▼▼▼

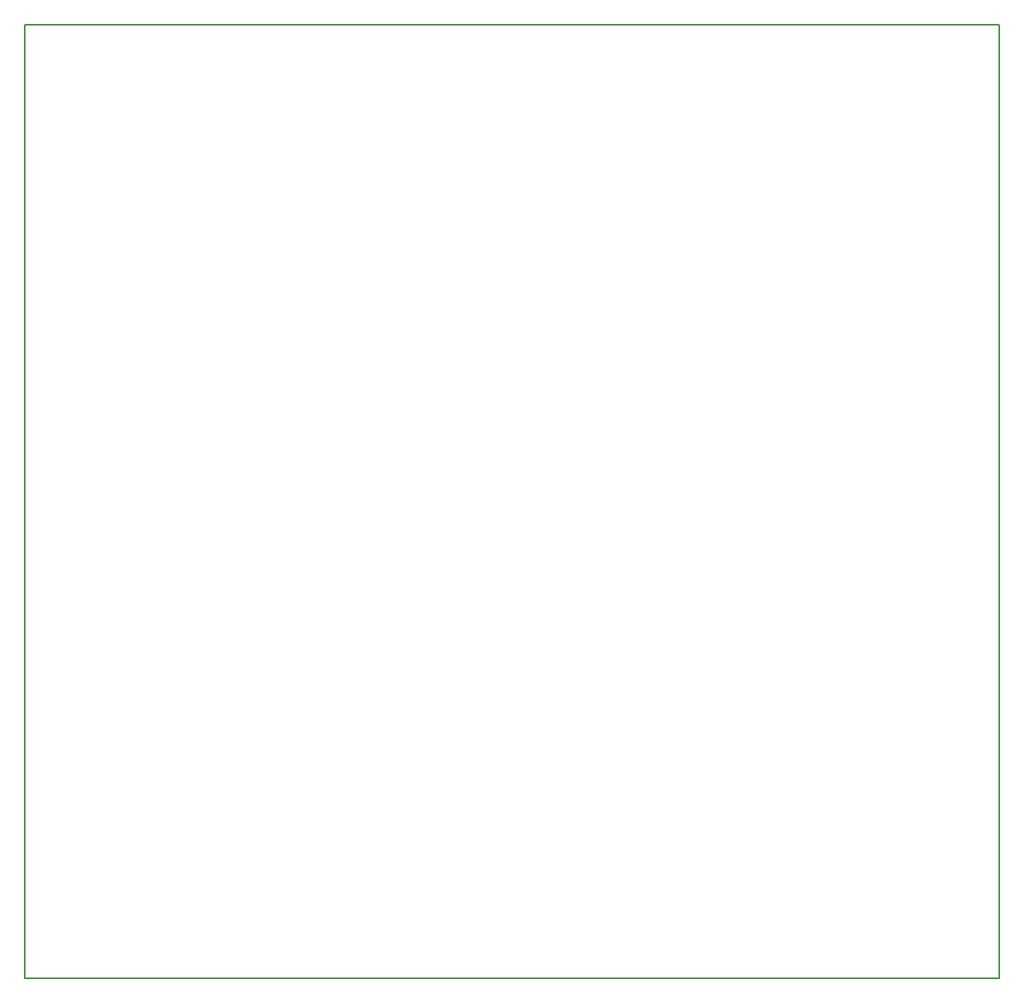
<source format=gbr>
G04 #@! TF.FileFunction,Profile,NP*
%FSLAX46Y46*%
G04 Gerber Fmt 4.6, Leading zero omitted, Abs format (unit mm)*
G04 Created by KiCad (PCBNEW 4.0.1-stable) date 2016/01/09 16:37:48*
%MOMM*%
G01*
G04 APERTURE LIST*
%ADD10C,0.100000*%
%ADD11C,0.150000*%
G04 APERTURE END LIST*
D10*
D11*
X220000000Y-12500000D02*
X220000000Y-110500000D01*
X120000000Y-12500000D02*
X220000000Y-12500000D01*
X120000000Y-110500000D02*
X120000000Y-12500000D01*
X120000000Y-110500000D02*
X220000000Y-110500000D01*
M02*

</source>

▲▲▲
▼▼▼

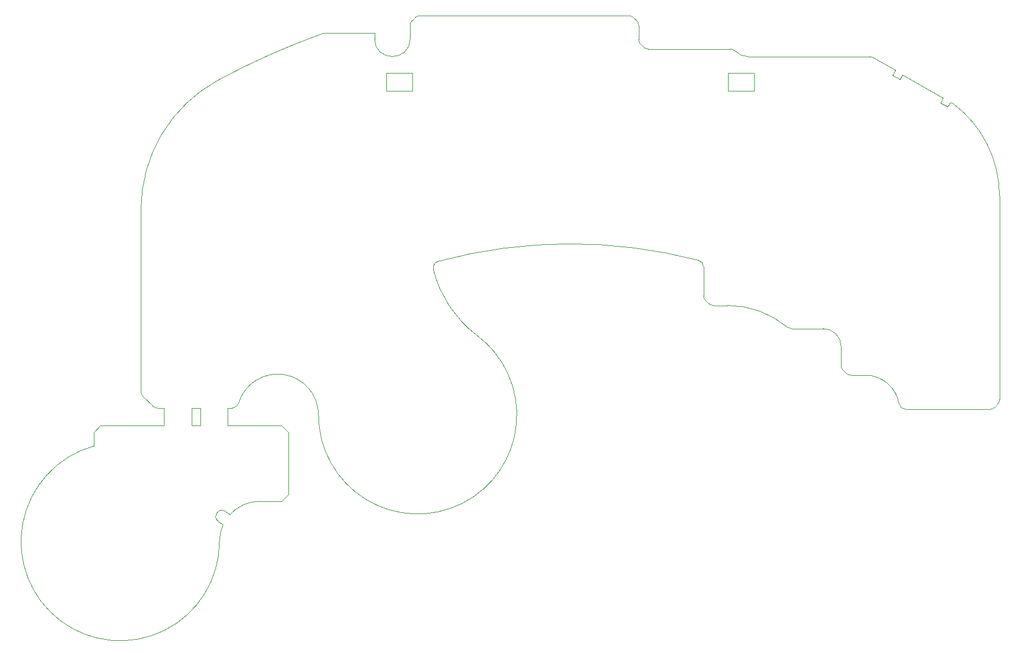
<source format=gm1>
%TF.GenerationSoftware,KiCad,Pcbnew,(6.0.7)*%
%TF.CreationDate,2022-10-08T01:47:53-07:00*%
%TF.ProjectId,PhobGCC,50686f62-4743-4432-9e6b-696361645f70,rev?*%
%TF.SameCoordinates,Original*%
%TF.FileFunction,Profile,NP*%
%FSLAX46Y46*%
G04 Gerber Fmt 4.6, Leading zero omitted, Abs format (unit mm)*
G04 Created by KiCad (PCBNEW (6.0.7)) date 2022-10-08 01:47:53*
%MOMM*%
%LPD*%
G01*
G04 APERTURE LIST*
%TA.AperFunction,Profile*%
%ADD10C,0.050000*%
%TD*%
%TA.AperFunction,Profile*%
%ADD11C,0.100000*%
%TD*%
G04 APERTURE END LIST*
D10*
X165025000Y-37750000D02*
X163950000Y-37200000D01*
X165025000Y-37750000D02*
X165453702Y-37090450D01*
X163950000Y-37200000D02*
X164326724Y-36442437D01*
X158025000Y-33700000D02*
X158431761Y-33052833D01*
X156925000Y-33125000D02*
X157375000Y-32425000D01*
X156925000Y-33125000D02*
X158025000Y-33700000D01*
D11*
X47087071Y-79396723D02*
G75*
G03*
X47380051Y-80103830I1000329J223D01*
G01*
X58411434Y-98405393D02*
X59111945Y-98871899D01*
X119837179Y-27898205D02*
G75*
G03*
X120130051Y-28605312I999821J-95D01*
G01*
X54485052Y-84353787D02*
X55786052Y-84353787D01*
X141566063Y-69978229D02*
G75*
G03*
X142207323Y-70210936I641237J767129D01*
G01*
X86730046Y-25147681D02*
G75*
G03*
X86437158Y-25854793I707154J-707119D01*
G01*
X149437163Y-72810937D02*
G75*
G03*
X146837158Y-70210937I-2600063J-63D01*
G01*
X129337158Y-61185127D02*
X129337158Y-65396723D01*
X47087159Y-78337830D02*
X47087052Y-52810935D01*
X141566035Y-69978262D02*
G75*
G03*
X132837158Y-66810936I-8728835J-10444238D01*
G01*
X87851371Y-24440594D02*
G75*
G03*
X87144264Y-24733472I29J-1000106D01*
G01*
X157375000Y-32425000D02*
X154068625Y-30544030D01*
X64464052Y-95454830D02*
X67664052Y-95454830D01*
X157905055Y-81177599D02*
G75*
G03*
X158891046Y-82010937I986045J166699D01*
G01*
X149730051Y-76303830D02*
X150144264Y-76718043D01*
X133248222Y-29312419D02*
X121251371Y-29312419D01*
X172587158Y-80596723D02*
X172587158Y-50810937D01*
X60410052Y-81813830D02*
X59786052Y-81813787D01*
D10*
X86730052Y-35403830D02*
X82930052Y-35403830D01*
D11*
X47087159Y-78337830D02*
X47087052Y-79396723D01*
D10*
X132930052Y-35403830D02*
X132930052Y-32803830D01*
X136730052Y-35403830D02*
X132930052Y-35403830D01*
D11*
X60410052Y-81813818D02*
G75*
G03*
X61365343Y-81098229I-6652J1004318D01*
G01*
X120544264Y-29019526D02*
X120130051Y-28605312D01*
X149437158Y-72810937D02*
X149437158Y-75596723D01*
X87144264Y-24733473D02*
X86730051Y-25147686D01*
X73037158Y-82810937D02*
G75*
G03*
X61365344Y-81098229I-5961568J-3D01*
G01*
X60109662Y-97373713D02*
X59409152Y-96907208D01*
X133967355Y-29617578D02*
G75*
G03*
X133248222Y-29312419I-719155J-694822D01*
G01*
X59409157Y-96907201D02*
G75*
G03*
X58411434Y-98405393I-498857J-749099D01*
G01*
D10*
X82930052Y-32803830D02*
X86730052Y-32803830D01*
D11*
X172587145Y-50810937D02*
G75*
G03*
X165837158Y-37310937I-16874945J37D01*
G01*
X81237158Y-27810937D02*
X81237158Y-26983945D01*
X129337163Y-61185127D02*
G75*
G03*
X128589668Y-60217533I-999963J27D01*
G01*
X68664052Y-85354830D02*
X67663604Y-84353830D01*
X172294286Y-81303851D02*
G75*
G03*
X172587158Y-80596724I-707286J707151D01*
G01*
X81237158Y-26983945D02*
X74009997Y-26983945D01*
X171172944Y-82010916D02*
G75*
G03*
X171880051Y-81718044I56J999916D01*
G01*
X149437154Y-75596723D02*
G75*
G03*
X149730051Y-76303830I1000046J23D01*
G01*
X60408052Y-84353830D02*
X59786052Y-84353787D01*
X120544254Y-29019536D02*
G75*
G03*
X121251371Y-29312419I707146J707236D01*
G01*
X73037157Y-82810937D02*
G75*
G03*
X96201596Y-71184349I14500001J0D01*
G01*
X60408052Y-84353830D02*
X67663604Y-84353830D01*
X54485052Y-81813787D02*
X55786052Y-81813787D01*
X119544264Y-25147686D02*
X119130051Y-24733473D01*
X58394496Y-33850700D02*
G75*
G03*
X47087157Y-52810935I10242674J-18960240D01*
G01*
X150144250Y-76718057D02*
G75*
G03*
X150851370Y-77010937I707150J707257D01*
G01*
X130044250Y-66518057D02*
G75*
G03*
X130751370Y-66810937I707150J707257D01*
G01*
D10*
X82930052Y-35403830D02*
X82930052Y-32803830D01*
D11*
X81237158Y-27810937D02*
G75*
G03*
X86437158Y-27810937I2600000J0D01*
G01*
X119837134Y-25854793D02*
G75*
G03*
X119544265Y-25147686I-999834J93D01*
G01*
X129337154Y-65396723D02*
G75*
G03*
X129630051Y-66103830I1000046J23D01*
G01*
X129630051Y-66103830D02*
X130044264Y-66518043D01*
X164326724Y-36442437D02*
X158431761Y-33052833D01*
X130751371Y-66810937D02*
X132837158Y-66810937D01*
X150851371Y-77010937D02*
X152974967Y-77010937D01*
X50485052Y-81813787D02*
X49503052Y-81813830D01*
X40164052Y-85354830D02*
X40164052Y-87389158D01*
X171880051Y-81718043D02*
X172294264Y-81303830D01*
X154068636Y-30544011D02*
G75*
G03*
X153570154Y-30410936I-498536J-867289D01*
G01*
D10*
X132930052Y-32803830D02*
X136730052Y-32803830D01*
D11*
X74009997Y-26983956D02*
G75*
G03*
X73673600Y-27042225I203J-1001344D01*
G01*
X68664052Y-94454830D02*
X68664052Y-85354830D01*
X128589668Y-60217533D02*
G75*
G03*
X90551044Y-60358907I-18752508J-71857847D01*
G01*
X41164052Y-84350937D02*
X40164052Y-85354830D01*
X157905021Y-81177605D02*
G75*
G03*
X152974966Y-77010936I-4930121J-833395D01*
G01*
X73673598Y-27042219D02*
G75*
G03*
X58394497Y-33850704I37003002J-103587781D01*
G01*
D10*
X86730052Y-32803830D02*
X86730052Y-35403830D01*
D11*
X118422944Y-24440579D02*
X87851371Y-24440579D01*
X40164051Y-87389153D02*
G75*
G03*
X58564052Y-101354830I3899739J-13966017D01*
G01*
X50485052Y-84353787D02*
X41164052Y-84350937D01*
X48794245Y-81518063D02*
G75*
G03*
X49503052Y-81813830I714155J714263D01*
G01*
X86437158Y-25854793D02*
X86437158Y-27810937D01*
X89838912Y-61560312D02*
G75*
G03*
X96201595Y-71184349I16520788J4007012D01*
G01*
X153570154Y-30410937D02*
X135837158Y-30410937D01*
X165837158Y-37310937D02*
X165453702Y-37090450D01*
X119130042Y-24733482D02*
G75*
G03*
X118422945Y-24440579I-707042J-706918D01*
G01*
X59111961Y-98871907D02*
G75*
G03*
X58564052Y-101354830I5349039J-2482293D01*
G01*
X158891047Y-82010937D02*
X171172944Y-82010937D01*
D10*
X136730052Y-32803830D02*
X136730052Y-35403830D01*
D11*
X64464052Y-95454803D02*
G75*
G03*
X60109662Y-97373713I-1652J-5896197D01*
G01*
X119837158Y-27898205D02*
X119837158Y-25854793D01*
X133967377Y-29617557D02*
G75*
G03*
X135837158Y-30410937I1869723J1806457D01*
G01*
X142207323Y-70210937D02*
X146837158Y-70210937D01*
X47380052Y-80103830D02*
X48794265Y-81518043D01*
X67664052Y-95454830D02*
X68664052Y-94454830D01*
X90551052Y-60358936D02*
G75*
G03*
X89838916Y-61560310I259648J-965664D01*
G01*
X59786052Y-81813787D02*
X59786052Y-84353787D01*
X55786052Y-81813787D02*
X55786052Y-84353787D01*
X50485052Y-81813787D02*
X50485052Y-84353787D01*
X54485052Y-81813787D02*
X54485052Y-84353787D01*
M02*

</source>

▲▲▲

[PROBLEM STATEMENT] With the line that has "X171880051Y-81718044I56J999916D01*" as the first and the line that has "X153570154Y-30410936I-498536J-867289D01*" as the last, repeat exactly that run of lines above and no more.

[WRITTEN SOLUTION]
X171880051Y-81718044I56J999916D01*
G01*
X149437154Y-75596723D02*
G75*
G03*
X149730051Y-76303830I1000046J23D01*
G01*
X60408052Y-84353830D02*
X59786052Y-84353787D01*
X120544254Y-29019536D02*
G75*
G03*
X121251371Y-29312419I707146J707236D01*
G01*
X73037157Y-82810937D02*
G75*
G03*
X96201596Y-71184349I14500001J0D01*
G01*
X60408052Y-84353830D02*
X67663604Y-84353830D01*
X54485052Y-81813787D02*
X55786052Y-81813787D01*
X119544264Y-25147686D02*
X119130051Y-24733473D01*
X58394496Y-33850700D02*
G75*
G03*
X47087157Y-52810935I10242674J-18960240D01*
G01*
X150144250Y-76718057D02*
G75*
G03*
X150851370Y-77010937I707150J707257D01*
G01*
X130044250Y-66518057D02*
G75*
G03*
X130751370Y-66810937I707150J707257D01*
G01*
D10*
X82930052Y-35403830D02*
X82930052Y-32803830D01*
D11*
X81237158Y-27810937D02*
G75*
G03*
X86437158Y-27810937I2600000J0D01*
G01*
X119837134Y-25854793D02*
G75*
G03*
X119544265Y-25147686I-999834J93D01*
G01*
X129337154Y-65396723D02*
G75*
G03*
X129630051Y-66103830I1000046J23D01*
G01*
X129630051Y-66103830D02*
X130044264Y-66518043D01*
X164326724Y-36442437D02*
X158431761Y-33052833D01*
X130751371Y-66810937D02*
X132837158Y-66810937D01*
X150851371Y-77010937D02*
X152974967Y-77010937D01*
X50485052Y-81813787D02*
X49503052Y-81813830D01*
X40164052Y-85354830D02*
X40164052Y-87389158D01*
X171880051Y-81718043D02*
X172294264Y-81303830D01*
X154068636Y-30544011D02*
G75*
G03*
X153570154Y-30410936I-498536J-867289D01*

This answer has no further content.